Beer Archaeologists Are Reviving Ancient Ales — With Some Strange Results
The closest that Travis Rupp came to getting fired from Avery Brewing Co. in Boulder, he says, was the time he tried to make chicha. The recipe for the Peruvian corn-based beer, cobbled together from bits of pre-Incan archaeological evidence, called for chewed corn partially fermented in spit. So, Rupp’s first task had been to persuade his colleagues to gather round a bucket and offer up their chompers for the cause.beer brewing equipment
Once he got to brewing, the corn-quinoa-spit mixture gelatinized in a stainless steel tank, creating a dense blob equivalent in volume and texture to about seven bathtubs of polenta. Oops.

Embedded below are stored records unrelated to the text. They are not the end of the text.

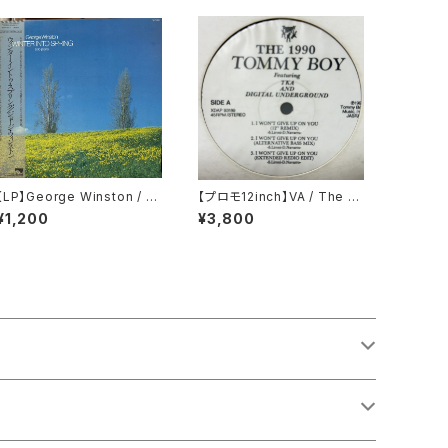
【LP】George Winston / W
【プロモ12inch】VA / The 19
inter Into Spring
90 Tommy Boy
¥1,200
¥3,800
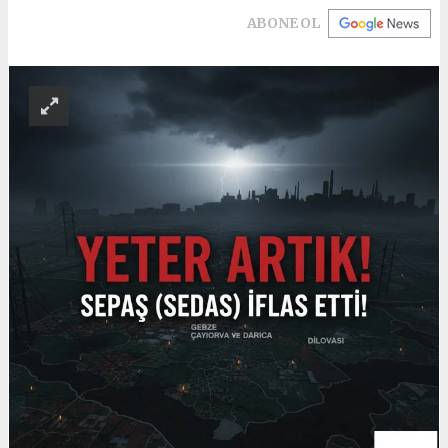
ABONE OL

In another go, Rupp managed to avoid the brew’s gelatinous fate, but encountered a new problem when it came time to drain the tank. “It literally turned into cement in the pipes because the corn was so finely ground,” says Rupp. “People were a little cranky.”
These are the kinds of sticky situations that come with trying to bring ancient flavors into modern times.
A self-proclaimed beer archaeologist, Rupp has traveled the world in search of clues as to how ancient civilizations made and consumed beer. With Avery Brewing Co., he has concocted eight of them in a series called “Ales of Antiquity.” The brews are served in Avery’s restaurant and tasting room.The one thing that we’ve been really quite surprised by is not a single one of them is undrinkable,” he says. “Every one of them has gotten done and we’re like, ‘That is so weird. That is just so cool.’ ”
There’s the Viking-inspired beer based on information gleaned from sagas and the debris of ancient shipwrecks. It’s made with juniper branches and baker’s yeast, which gives it a slight but surprising whiff of banana. (Rupp regrets that he had to ferment it in regular brewing equipment rather than a more historically accurate trough made from a freshly cut and hollowed out juniper tree.)
Another, called Beersheba, is based on references and artifacts primarily from Israel. It involves three types of grain and pomegranate juice, in the style of King Zimri-Lim, who, Rupp read, was known to send slaves into the mountains to get snow for his icehouse so that his beer could be served cold. It’s one of Rupp’s personal favorites, despite smelling a little like baby spit-up and tasting like a funky fruit rollup.
A beer called Benedictus came about when Rupp teamed up with a couple of Italian monks to re-create a monastic recipe calling for wormwood and lavender and dating to A.D. 825. It smells like a spicy men’s shampoo and tastes like drinking an herb garden. The Peruvian chicha, on the other hand, is sour and summery.